In what came as a bit of shocking news, GOP Congressman Darrell Issa announced his intention to retire from Congress.

After nearly two decades in office, the announcement signals the end of a congressional career that was highlighted as the chairman of the House Government Oversight and Reform Committee where he was a consistent opponent of the Obama Administration.

Issa's legendary fights with then Attorney General Eric Holder over the Fast and Furious scandal were hallmarks of his time in Congress. The scandal, where a border patrol agent was shot and killed as part of a government gun running operation, remains a point of contention in Washington, D.C.



"Two decades ago, when I stepped away from the business I'd built to enter public service, I never could have imagined that a long-shot bid for U.S. Senate would lead to 18 years in the House of Representatives and endless opportunities to make a meaningful impact.

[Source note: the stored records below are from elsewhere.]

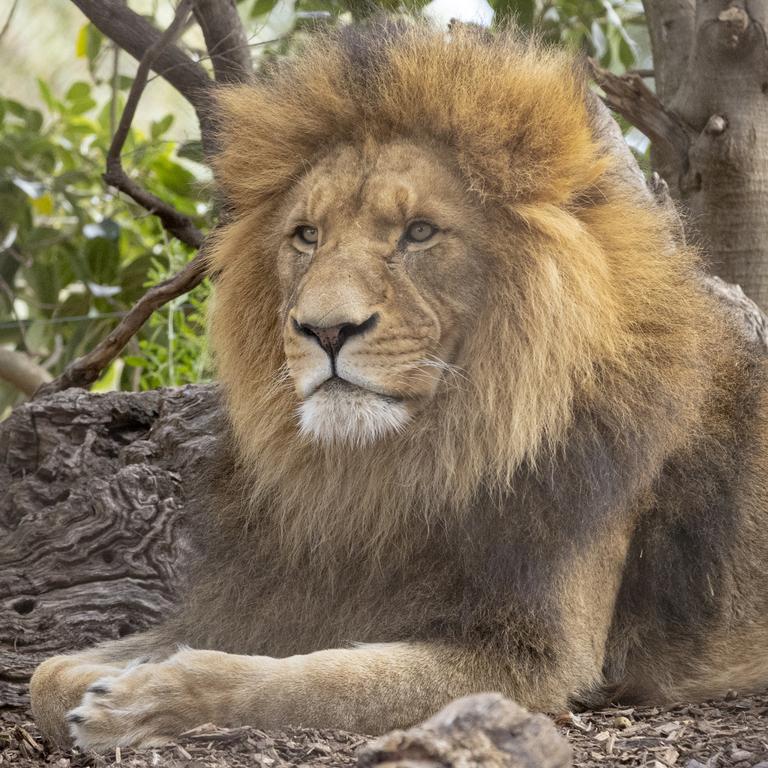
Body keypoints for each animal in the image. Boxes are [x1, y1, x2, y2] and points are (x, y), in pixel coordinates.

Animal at [27, 19, 768, 752]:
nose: (325, 330)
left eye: (419, 233)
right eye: (306, 235)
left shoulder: (536, 661)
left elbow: (319, 683)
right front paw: (104, 685)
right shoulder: (274, 596)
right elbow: (45, 674)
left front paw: (149, 701)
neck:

From the first successful recall of a sitting Governor in California history, to establishing new and stronger standards for government accountability, to protecting the Internet from harmful regulation, and enacting the nation's first open data standards, we attempted and achieved much in the service of our nation.

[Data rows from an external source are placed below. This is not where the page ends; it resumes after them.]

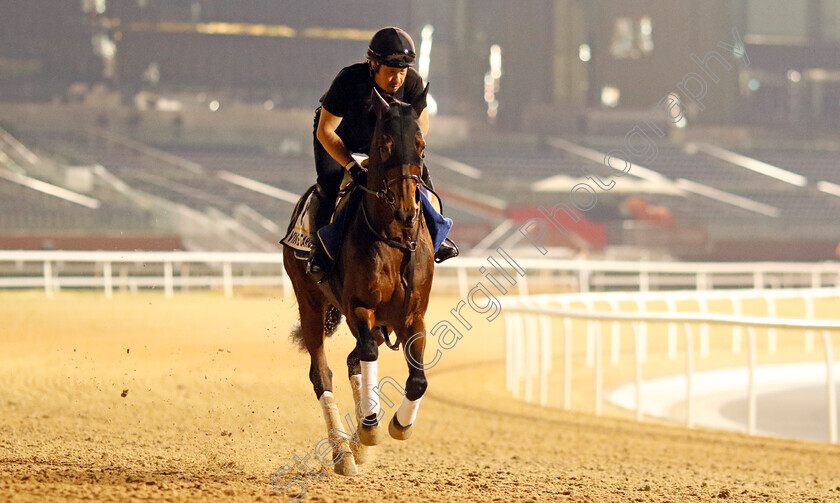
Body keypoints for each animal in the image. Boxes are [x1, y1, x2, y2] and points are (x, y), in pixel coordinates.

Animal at [286, 85, 436, 476]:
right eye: (384, 143)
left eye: (421, 145)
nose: (407, 208)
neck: (395, 240)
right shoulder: (359, 306)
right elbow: (366, 353)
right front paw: (370, 427)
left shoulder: (413, 316)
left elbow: (418, 380)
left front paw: (398, 424)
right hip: (310, 302)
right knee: (322, 372)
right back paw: (344, 452)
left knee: (354, 359)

Together, we put an end to abusive Congressional earmarks, strengthened the Violence Against Women Act, empowered better oversight of the executive branch, and cleared the course for better intellectual property protections to stop the piracy of American ingenuity.

Throughout my service, I worked hard and never lost sight of the people our government is supposed to serve.  Yet with the support of my family, I have decided that I will not seek re-election in California's 49th District.

I am forever grateful to the people of San Diego, Orange and Riverside counties for their support and affording me the honor of serving them all these years. Most humbling for me -- and for anyone who represents this area -- has been the special privilege of representing the Marines and Sailors of Camp Pendleton and their families. On countless occasions, and in every corner of the world I met them, I was inspired by their bravery and humbled by their sacrifice to keep us all safe from harm.

Representing you has been the privilege of a lifetime.

While my service to California's 49th District will be coming to an end, I will continue advocating on behalf of the causes that are most important to me, advancing public policy where I believe I can make a true and lasting difference, and continuing the fight to make our incredible nation an even better place to call home."


The race for California’s 49th District is now a free-for-all.

In 2016, Issa narrowly defeated Dem. challenger Doug Applegate by a little more than 1,600 votes. It was the closest margin of any federal contest in the nation, and put a bullseye on the back of Issa, and was viewed as an opportunity for Democrats.

Four Democrats have thrown their hats into the race. including Applegate, Mike Levin, Paul Kerr and Sara Jacobs, but no Republicans.